* Texte fourni
=====
Dans un contexte incertain, la Banque de France réduit encore sa prévision de croissance

Dans un contexte incertain, la Banque de France réduit encore sa prévision de croissance

L’institution financière anticipe une progression de 0,5 % de la richesse produite dans l’Hexagone en 2026. Ce chiffre marque un net recul par rapport à ses dernières prévisions établies en mars, tout en restant largement soumis aux aléas liés à la résolution du conflit au Moyen-Orient.

La Banque de France a récemment ajusté à la baisse sa prévision de croissance de l’économie française pour 2026. Dans une note publiée le 16 juin, l’institution, dirigée par Emmanuel Moulin, a annoncé une croissance estimée à 0,5 %, soit une diminution de 0,4 point de PIB par rapport aux projections précédentes.

Ce chiffre repose sur des hypothèses techniques concernant les prix du pétrole et du gaz, fournies par l’Eurosystème à la Banque de France, arrêtées au 21 mai. Il ne prend pas en compte les effets économiques potentiels du traité de paix entre les États-Unis et l’Iran, prévu pour le 19 juin à Genève.
=====
* Consigne
Répondez à ces questions sur le texte consacré à la prévision de croissance de la Banque de France :
(a) Quelle croissance la Banque de France prévoit-elle pour l'économie française en 2026 ?
(b) Jusqu'à quelle date vont les chiffres sur les prix du pétrole et du gaz utilisés pour cette prévision ?
(c) Qui a fourni ces chiffres à la Banque de France ?
=====
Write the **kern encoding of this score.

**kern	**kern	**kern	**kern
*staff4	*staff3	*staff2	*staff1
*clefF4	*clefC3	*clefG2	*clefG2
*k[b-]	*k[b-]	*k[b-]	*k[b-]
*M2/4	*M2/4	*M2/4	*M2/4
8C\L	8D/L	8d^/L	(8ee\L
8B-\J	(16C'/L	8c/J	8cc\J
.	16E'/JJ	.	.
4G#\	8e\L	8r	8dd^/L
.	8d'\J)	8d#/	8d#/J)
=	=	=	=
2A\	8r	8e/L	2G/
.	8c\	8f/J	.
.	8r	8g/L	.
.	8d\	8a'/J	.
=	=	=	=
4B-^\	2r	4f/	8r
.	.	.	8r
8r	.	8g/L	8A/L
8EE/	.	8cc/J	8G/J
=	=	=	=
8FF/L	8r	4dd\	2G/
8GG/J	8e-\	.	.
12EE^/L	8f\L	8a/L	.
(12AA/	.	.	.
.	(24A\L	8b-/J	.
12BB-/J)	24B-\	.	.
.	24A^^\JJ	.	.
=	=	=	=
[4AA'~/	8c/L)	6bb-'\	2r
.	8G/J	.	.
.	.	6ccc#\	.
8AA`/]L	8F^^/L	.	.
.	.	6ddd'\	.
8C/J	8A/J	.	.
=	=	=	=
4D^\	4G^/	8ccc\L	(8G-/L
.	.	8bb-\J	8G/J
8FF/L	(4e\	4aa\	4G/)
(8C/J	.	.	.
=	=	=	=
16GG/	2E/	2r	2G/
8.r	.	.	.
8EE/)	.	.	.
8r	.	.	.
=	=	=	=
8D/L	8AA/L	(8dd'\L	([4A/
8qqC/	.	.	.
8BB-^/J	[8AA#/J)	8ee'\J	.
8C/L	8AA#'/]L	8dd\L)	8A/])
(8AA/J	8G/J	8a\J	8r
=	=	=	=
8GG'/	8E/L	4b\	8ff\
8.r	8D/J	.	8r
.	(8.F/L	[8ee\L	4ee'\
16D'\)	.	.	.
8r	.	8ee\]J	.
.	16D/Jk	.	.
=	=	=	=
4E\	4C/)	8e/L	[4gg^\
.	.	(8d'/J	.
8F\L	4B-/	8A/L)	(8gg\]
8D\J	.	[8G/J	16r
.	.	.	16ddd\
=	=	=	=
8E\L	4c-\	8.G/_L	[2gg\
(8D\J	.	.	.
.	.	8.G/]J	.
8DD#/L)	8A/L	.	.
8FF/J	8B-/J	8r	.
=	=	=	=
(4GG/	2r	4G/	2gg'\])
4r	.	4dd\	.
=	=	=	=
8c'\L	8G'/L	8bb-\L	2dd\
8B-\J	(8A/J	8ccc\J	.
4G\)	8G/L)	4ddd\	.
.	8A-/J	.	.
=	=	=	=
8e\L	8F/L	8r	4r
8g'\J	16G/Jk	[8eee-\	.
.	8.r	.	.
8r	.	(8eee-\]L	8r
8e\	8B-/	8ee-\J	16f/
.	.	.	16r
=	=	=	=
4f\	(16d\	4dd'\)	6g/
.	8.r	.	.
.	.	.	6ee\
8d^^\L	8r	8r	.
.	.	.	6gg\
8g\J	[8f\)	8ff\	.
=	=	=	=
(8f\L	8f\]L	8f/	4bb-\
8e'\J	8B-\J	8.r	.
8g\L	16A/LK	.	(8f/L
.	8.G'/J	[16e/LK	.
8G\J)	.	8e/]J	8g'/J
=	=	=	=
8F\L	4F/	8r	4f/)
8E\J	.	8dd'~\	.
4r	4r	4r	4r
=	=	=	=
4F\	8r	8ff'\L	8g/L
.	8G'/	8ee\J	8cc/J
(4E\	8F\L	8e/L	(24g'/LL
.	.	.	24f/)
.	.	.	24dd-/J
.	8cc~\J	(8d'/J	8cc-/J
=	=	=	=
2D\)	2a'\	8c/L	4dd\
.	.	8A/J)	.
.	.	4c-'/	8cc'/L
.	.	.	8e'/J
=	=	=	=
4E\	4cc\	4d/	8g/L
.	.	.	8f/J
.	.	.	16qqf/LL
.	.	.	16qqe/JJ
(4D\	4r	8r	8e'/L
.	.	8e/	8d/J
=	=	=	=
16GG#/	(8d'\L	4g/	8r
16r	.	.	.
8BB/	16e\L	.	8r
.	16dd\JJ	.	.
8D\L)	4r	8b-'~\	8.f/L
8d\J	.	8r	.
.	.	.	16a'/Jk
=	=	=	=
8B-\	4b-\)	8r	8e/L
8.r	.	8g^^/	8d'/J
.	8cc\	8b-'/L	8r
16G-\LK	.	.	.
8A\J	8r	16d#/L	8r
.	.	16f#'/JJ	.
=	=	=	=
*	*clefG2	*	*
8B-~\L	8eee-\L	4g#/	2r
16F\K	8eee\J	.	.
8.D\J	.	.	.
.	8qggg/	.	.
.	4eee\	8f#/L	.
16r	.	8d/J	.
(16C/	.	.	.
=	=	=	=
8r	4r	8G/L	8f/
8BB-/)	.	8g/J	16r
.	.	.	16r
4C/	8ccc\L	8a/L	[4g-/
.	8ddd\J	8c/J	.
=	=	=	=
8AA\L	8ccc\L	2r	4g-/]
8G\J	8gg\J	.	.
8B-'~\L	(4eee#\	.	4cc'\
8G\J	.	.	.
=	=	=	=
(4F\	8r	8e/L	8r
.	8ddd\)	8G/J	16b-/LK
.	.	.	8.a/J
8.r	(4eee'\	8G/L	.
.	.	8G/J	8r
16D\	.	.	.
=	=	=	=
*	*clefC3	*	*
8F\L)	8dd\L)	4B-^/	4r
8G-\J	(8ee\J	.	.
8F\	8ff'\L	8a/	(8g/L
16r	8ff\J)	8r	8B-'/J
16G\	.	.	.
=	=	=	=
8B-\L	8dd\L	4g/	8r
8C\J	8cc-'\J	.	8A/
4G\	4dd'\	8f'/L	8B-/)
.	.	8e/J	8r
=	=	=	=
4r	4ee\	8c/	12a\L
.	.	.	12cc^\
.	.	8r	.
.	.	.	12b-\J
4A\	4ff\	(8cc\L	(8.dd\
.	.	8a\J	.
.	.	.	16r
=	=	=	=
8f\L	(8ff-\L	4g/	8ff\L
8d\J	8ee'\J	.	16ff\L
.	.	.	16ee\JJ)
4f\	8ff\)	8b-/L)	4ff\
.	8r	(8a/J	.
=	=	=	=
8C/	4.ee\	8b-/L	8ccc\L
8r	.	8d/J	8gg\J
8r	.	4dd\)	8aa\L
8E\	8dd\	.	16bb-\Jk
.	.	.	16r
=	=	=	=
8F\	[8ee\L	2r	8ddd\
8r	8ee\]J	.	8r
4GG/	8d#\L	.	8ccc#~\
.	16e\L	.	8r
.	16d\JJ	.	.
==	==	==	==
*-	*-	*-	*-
=====
* Réponse
(a) Une croissance de 0,5 %.
(b) Jusqu'au 21 mai.
(c) L'Eurosystème.